*Provided passage:*
Segment Open

I am making an extenaion with two tube thimbles, and then the main ljne terminated with a factor 55 splicer thimble.

my question is which method to use for the splice on the thimble.

there seems to be conflicting manufacturer recommendations on splice methods.
The rope manufacturer recommends 1. deep bury with lock stitch, and proper length taper at beginning..

2. the factor 55 end thimble recommends deep bury with same taper, but instead of lock stitch, they use a double lateral pass through at the beginning of the throat, then deep bury. so loop 1 end through laterally, then back the opposite direction, then deep bury, no lock or whip stitch

so the process is same for both for the taper:
Basically 1/3 bury length taper (approximately 24" bury plus 8" taper)

Segment Closed

*Task instructions:*
1. Reproduce verbatim the portion of the rows that begins with the line containing "ed to email, in" and runs through the final line of the rows, including both ends.
2. Continue the post on splicing the rope to the thimble, starting right after its final sentence.

*Record excerpts:*
Segment Open

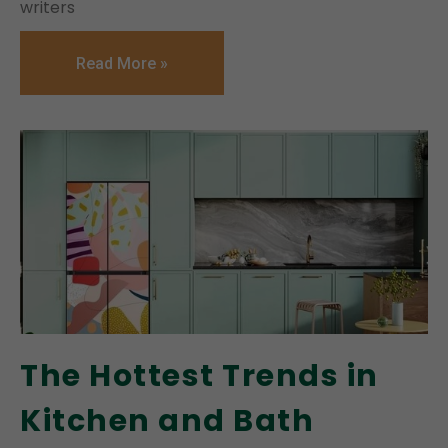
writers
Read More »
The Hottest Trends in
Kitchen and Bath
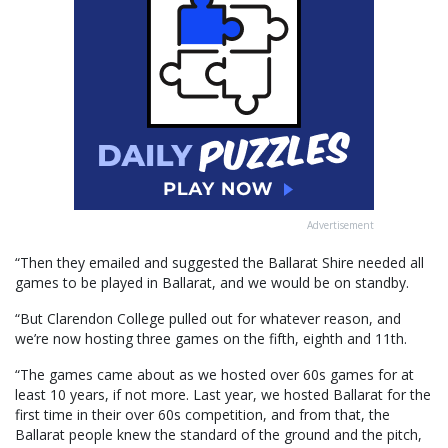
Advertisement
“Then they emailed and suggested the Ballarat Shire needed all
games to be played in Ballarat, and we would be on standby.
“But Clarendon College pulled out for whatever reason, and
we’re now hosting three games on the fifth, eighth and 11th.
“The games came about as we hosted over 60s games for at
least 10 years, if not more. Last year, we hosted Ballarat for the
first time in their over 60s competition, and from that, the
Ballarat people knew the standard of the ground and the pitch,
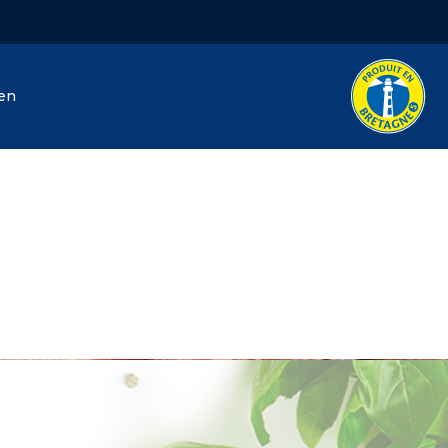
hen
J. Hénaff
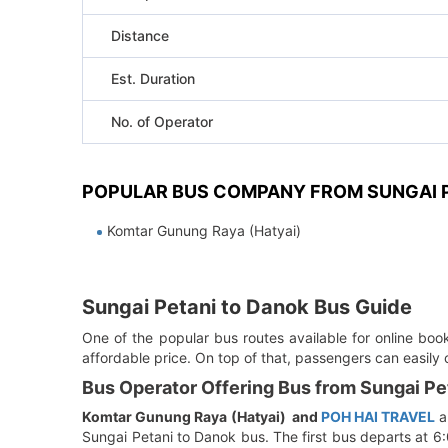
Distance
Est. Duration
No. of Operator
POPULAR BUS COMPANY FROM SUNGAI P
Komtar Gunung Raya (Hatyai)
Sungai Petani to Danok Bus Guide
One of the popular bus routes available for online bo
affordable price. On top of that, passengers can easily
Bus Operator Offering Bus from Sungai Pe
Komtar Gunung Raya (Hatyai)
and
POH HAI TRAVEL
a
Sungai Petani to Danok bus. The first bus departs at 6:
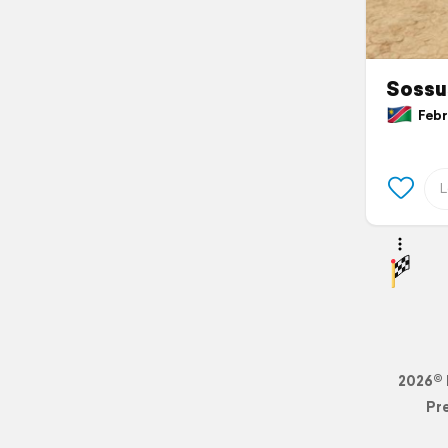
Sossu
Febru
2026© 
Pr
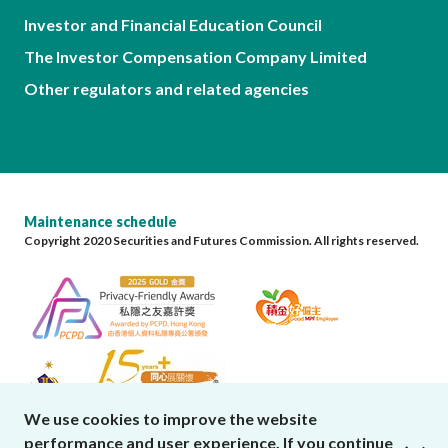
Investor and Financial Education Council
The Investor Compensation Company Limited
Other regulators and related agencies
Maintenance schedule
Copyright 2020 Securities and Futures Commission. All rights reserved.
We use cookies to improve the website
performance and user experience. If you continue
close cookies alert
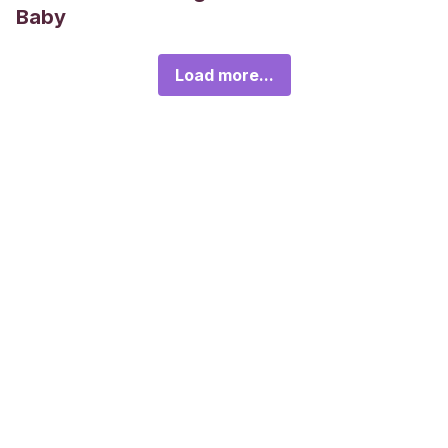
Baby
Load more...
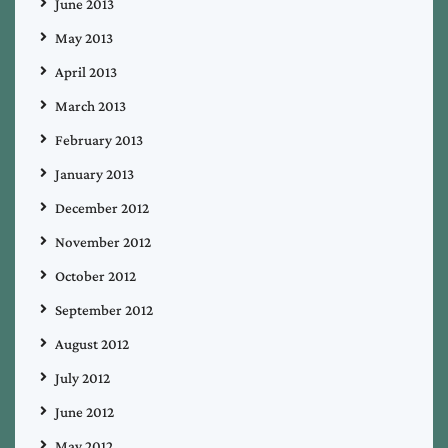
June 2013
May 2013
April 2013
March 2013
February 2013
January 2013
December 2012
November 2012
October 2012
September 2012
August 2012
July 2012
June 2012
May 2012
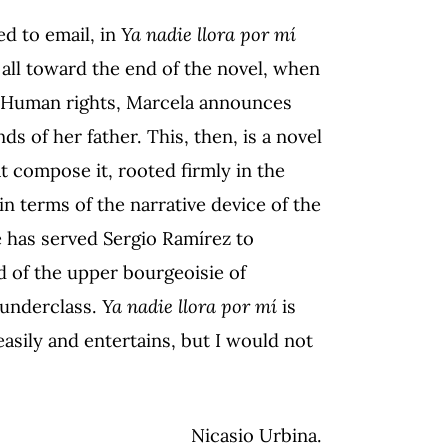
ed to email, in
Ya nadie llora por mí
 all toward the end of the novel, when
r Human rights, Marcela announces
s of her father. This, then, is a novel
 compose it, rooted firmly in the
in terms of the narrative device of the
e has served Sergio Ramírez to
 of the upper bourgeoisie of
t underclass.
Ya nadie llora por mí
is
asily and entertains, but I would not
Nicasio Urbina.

Segment Closed

*Answers by item number:*
1.
ed to email, in
Ya nadie llora por mí
 all toward the end of the novel, when
r Human rights, Marcela announces
s of her father. This, then, is a novel
 compose it, rooted firmly in the
in terms of the narrative device of the
e has served Sergio Ramírez to
 of the upper bourgeoisie of
t underclass.
Ya nadie llora por mí
is
asily and entertains, but I would not
Nicasio Urbina.

2.
like the first few mins of this:



then Samson says this stitch to lock the deep bury
samson lock stitch:


that works well

the double pass through with deep bury is basically this:


I have been practicing on a 35 foot piece I am going to use as an extension, both seem good, the double pass tbrough is a lot easier
20191201_195557.jpg

my lock stitching could use some more practice before I do the main winch line if this is the most appropriate way on the actual winch rope with the factor 55 splicer thimble, which is this one:

20191201_195643.jpg


20191201_195648.jpg


what say the experts on which method to use? also any other tips or tutorials to share, I like to learn these types of things from others who have more experience..
which is basically everyone, I am a rookie in this synthetic line splicing stuff for sure.

for the extension, I am going to use the samson method lock stitch with these thimbles:

20191201_185522.jpg


just unsure on winch line itself with that splicer thimble.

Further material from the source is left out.